The results are shown in Table 2.

Table 2 As shown in the results of Table 2, samples (2) to (7) treated with a clean bath containing the exemplified compounds of the present invention (su and (7))
) had higher image density than comparative sample (1).

Example-2 A sample was prepared in the same manner as in Example 1, and this sample was divided into eight equal parts. Each sample was exposed under the same conditions with green monochromatic light.

The exposure was carried out through a test pattern separated by the same spacing as the lines themselves and commonly used for quantitative evaluation of the amount of material to be used in electronic mask formability.
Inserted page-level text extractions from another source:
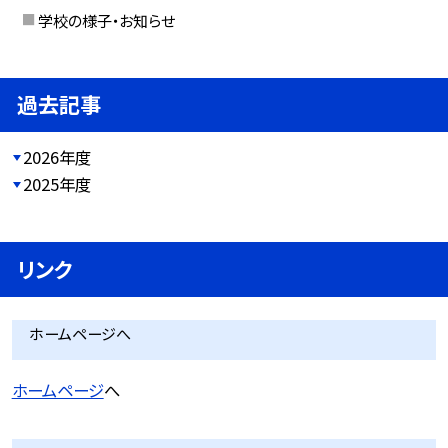
学校の様子・お知らせ
過去記事
2026年度
2025年度
リンク
ホームページへ
ホームページ
へ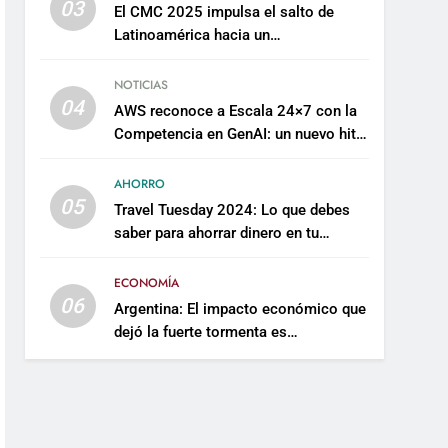
03
El CMC 2025 impulsa el salto de
Latinoamérica hacia un
mantenimiento predictivo y
sostenible
NOTICIAS
04
AWS reconoce a Escala 24×7 con la
Competencia en GenAI: un nuevo hito
en su expertise de inteligencia
artificial empresarial
AHORRO
05
Travel Tuesday 2024: Lo que debes
saber para ahorrar dinero en tu
próximo viaje
ECONOMÍA
06
Argentina: El impacto económico que
dejó la fuerte tormenta es
incalculable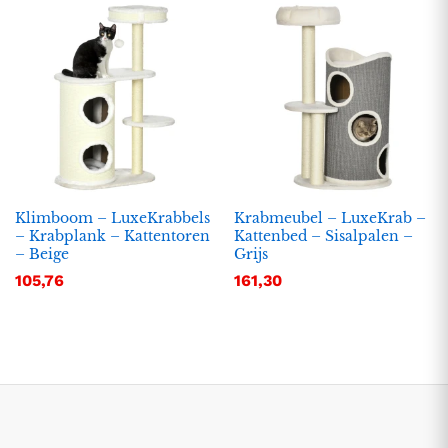
Klimboom – LuxeKrabbels
Krabmeubel – LuxeKrab –
– Krabplank – Kattentoren
Kattenbed – Sisalpalen –
– Beige
Grijs
.
.
105,76
161,30
s
s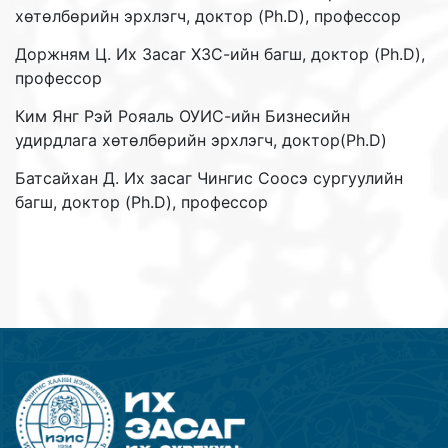
хөтөлбөрийн эрхлэгч, доктор (Ph.D), профессор
Доржням Ц. Их Засаг ХЗС-ийн багш, доктор (Ph.D),
профессор
Ким Янг Рэй Рояаль ОУИС-ийн Бизнесийн
удирдлага хөтөлбөрийн эрхлэгч, доктор(Ph.D)
Батсайхан Д. Их засаг Чингис Соосэ сургуулийн
багш, доктор (Ph.D), профессор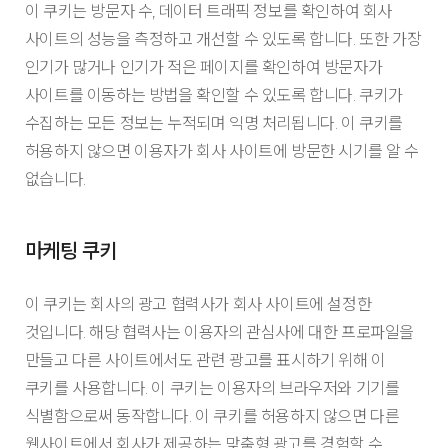
이 쿠키는 방문자 수, 데이터 트래픽 정보를 확인하여 회사
사이트의 성능을 측정하고 개선할 수 있도록 합니다. 또한 가장
인기가 많거나 인기가 적은 페이지를 확인하여 방문자가
사이트를 이동하는 방법을 확인할 수 있도록 합니다. 쿠키가
수집하는 모든 정보는 누적되며 익명 처리됩니다. 이 쿠키를
허용하지 않으면 이용자가 회사 사이트에 방문한 시기를 알 수
없습니다.
마케팅 쿠키
이 쿠키는 회사의 광고 협력사가 회사 사이트에 설정한
것입니다. 해당 협력사는 이용자의 관심사에 대한 프로파일을
만들고 다른 사이트에서도 관련 광고를 표시하기 위해 이
쿠키를 사용합니다. 이 쿠키는 이용자의 브라우저와 기기를
식별함으로써 동작합니다. 이 쿠키를 허용하지 않으면 다른
웹사이트에서 회사가 제공하는 맞춤형 광고를 경험할 수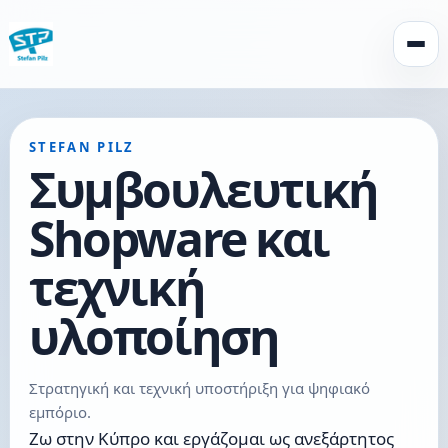
Άνοιγ
STEFAN PILZ
Συμβουλευτική
Shopware και
τεχνική
υλοποίηση
Στρατηγική και τεχνική υποστήριξη για ψηφιακό
εμπόριο.
Ζω στην Κύπρο και εργάζομαι ως ανεξάρτητος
These samples were subjected to the same inversion treatment as in Example 1. However, the composition of the cleaning bath was as shown in Table 3.

Table 3) and (11) of the samples treated with the cleaning bath of the present invention have low m1gI concentration after treatment, poor sharpness, and iw
The edges of * are rounded. At the same time, the reproducibility of the line width became poorer and became thinner. However, sample e) according to the invention
, (10), (12) to (15) #i ISUREMO The above-mentioned inconvenient phenomena did not occur, and the image reproducibility was excellent.

Agent Yoshimi Kuwa Hara

Claims (1)

[Claims] In the Lippmann-type reversal processing method for silver oxide photographic light-sensitive materials, sulfite ions following the bleaching bath are added at least 40%.
The solubility product (F
1. A method for processing a Tubmann type silver halide photographic light-sensitive material, which comprises adding at least one organic compound having a lap ) of 1188 or more at 25°C.